▶ Work instruction
Copy down every line of the records below without changing anything.

(Stored data entries)
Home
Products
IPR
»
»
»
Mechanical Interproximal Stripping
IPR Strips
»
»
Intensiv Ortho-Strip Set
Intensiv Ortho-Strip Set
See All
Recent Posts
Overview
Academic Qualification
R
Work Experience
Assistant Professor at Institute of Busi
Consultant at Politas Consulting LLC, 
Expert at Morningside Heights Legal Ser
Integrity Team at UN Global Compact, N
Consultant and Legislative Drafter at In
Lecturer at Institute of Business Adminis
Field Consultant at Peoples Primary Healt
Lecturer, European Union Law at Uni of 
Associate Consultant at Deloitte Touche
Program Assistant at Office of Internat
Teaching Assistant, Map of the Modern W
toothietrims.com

▶ Response to the task
Home
Products
IPR
»
»
»
Mechanical Interproximal Stripping
IPR Strips
»
»
Intensiv Ortho-Strip Set
Intensiv Ortho-Strip Set
See All
Recent Posts
Overview
Academic Qualification
R
Work Experience
Assistant Professor at Institute of Busi
Consultant at Politas Consulting LLC, 
Expert at Morningside Heights Legal Ser
Integrity Team at UN Global Compact, N
Consultant and Legislative Drafter at In
Lecturer at Institute of Business Adminis
Field Consultant at Peoples Primary Healt
Lecturer, European Union Law at Uni of 
Associate Consultant at Deloitte Touche
Program Assistant at Office of Internat
Teaching Assistant, Map of the Modern W
toothietrims.com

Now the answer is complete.